____ Text segment
Ubuntu Security on Azure

Ubuntu images on Azure include the security features provided by both Ubuntu and Azure. Some of these features might need to be specifically enabled. This explanation provides pointers to these features and to the specific how-to guides that help you enable them.

Ubuntu security features

Ubuntu on Azure inherits and benefits from all of the security features available to Ubuntu Server. A detailed description of these features can be found on the Ubuntu security page and in our explanation about Security in the Ubuntu cloud images. For further guidance on usage refer to Ubuntu server’s Introductory page on security.

Azure security features

Azure provides two main types of security features.

Trusted Launch

Trusted Launch is now available by default when you launch an Ubuntu image on Azure. It comes with support for secure boot and includes a virtual Trusted Platform Module (vTPM). All Ubuntu images from 20.04 LTS (Focal Fossa) support trusted launch and secure boot on Hyper-V Gen2 instances.

Confidential Virtual Machines (CVMs)

CVMs powered by Ubuntu and AMD’s SEV-SNP technology as the underlying hardware are currently available. Ubuntu LTS images starting from 20.04 support AMD SEV-SNP, while from 22.04 onwards the images support both AMD SEV-SNP and Intel TDX. The Intel TDX option is still in public preview and is not yet generally available.

Apart from the trusted execution environments (TEE) provided by these specialized hardware components, these CVMS also support measured boot using a vTPM.

For confidential AI workloads, the security model also extends to GPU processing through the NVIDIA H100 Tensor Core GPU, which implements its own TEE with encrypted data transfer between the CPU and GPU.

To launch Ubuntu Confidential VMs, refer to Launch Ubuntu images on Azure. It’s important to note that though memory encryption is always enabled (via the TEE) with a confidential VM, full-disk encryption (FDE) is optional, and it requires explicit activation after the VM is provisioned.

To better understand the concepts of secure boot, measured boot, FDE and CVMs, refer to the relevant sections in our generic cloud security overview page.

Enhanced security using Ubuntu Pro

Apart from the Ubuntu Server images, Azure also has images for Ubuntu Pro, which come with enhanced security features:

  • Expanded Security Maintenance (ESM): Provides 10 years of security patching for packages in the Ubuntu (main and universe) repositories.

  • Live kernel updates: These reduce downtime and unplanned reboots in case of kernel vulnerabilities.

  • FIPS compliance: Includes FIPS-certified modules to enable the use of Ubuntu in highly regulated environments.

To find Ubuntu Pro images on Azure, refer to Find Ubuntu images on Azure.
________
#### [Required action 1]
In the Ubuntu on Azure security text, starting with which Ubuntu LTS release do the images support both AMD SEV-SNP and Intel TDX?
#### [Required action 2]
Copy the stretch of the Ubuntu on Azure security text from "Enhanced security using" through "of kernel vulnerabilities.".
____ Data
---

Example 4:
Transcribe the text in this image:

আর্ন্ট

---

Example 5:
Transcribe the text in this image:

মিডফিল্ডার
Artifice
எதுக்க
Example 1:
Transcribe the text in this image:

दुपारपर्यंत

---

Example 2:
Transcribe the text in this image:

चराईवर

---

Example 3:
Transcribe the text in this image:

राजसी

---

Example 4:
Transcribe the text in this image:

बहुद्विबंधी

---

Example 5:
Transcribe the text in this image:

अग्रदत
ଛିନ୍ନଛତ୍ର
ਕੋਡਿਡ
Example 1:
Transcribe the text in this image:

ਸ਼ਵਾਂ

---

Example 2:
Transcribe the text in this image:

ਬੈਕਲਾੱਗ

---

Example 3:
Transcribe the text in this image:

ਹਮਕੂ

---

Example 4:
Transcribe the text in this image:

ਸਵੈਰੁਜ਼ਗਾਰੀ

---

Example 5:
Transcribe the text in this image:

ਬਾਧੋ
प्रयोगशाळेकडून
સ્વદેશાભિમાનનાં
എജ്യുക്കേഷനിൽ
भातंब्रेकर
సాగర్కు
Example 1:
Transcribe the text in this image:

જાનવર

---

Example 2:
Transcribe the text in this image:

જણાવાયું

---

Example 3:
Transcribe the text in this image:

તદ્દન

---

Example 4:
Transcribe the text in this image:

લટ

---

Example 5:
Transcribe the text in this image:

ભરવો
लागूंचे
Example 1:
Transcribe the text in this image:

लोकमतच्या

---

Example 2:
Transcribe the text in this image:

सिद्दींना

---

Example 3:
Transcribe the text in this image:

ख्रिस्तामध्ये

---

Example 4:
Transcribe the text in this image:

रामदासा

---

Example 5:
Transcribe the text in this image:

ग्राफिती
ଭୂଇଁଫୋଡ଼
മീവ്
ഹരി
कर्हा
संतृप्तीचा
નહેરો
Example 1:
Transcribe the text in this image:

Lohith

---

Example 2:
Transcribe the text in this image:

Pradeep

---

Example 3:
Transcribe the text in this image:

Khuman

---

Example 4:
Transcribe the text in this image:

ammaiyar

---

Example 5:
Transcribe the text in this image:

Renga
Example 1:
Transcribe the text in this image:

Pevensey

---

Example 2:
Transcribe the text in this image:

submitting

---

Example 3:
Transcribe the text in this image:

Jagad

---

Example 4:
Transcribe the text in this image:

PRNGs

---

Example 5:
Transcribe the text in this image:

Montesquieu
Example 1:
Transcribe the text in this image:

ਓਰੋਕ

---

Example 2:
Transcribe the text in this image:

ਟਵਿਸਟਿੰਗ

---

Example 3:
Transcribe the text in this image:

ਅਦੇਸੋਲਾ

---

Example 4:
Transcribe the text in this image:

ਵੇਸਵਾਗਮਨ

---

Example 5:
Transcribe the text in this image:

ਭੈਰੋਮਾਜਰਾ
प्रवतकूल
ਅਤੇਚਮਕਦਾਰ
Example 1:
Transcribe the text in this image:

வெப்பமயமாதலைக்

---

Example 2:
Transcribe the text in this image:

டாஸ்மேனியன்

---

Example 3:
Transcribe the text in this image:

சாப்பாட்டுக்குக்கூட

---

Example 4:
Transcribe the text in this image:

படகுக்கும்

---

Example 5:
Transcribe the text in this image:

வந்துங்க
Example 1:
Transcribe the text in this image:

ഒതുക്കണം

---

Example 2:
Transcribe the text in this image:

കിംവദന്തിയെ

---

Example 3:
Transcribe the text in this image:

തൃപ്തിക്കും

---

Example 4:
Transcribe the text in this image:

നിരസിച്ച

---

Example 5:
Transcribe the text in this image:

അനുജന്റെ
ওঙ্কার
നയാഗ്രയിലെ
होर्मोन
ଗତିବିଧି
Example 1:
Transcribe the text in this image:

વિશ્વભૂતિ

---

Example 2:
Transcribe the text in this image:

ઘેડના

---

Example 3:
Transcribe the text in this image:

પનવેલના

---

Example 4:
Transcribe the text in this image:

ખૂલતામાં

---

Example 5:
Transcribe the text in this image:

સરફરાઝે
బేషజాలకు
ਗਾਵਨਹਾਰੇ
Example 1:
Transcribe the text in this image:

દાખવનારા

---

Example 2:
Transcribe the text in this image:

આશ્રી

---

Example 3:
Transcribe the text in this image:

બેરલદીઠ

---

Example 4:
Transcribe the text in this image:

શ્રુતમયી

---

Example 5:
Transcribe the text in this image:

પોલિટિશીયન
________
#### [Exercise solution 1]
22.04

#### [Exercise solution 2]
Enhanced security using Ubuntu Pro

Apart from the Ubuntu Server images, Azure also has images for Ubuntu Pro, which come with enhanced security features:

  • Expanded Security Maintenance (ESM): Provides 10 years of security patching for packages in the Ubuntu (main and universe) repositories.

  • Live kernel updates: These reduce downtime and unplanned reboots in case of kernel vulnerabilities.